I had made my plans, and now I ran to the far end of the courtyard and leaped lightly to the roof of the city.

I could hear the warrior guard rushing about calling to me; my disappearance must certainly have mystified him, for having no idea that I could become invisible, there was really no way in which he could account for it except on the theory that I had run into the entrance to another street. However, he was probably confident that I did not have time to do this.

Well, I did not bother much about him or what he was thinking; instead I took off across the roof in search of the courtyard where Ptor Fak was awaiting me and where I expected to meet Rojas at midnight; and it was pretty close to what we call midnight then, the Barsoomian midnight occurring twenty-five xats after the eighth zode.

A Martian day is divided into ten zodes, there being four tals to a xat, or two hundred to a zode. The dials of their clocks are marked with four concentric circles; between the inner circle and the next outer one the zodes are marked from one to ten; in the next circle, the xats are marked from one to fifty between each two zodes; and in the outer circle two hundred tals are marked between the radii which pass through the zode numbers and extend to the outer periphery of the dial. Their clock has three different colored and different length hands, one indicating the zode, the second one the xat, and the longest one the tal.

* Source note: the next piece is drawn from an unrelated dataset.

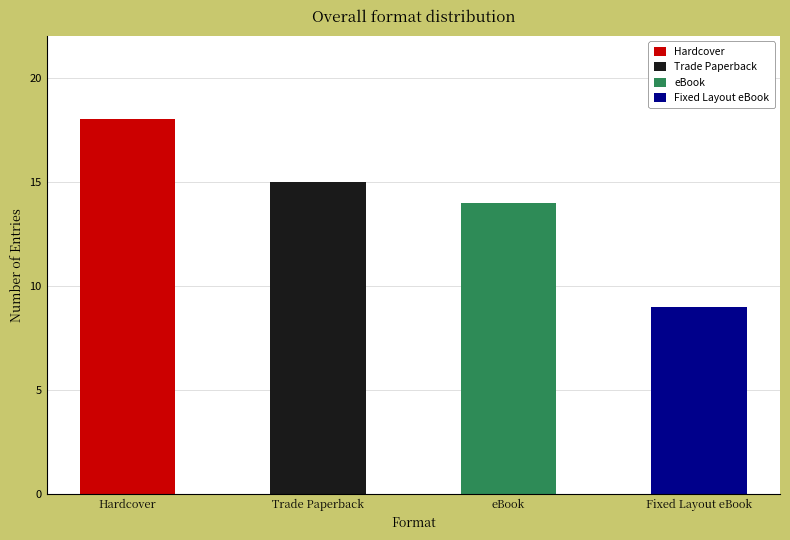

What is the difference between the values at Hardcover and Trade Paperback?

3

(Editor's note: I have before me the diagram of the dial of a Martian clock drawn for me by John Carter many years ago.) I had no difficulty in finding the courtyard in which I had been confined; and when I reached it I whistled, and Ptor Fak answered. I dropped down into it and whistled again, and when Ptor Fak answered I groped around until I bumped into him.

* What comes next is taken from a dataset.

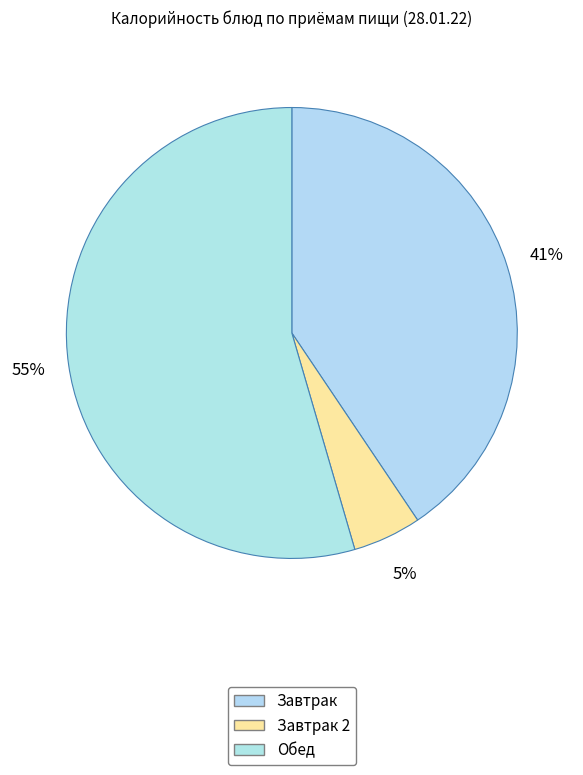

How many segments does this pie chart have?

3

"How well you look," he said, and we both laughed. "It took you much longer to dispose of Motus than I had anticipated," he continued.

"I had to drag it out so that I would be sure to be invisible when I had returned here," I explained.

"And now what?" asked Ptor Fak.

I found his head and placed my lips close to one of his ears. "After Rojas comes," I whispered, "we'll cross the roof to the quarters of the slave women and get Llana of Gathol. In the meantime, you climb this tree which overhangs the roof and wait for us up there."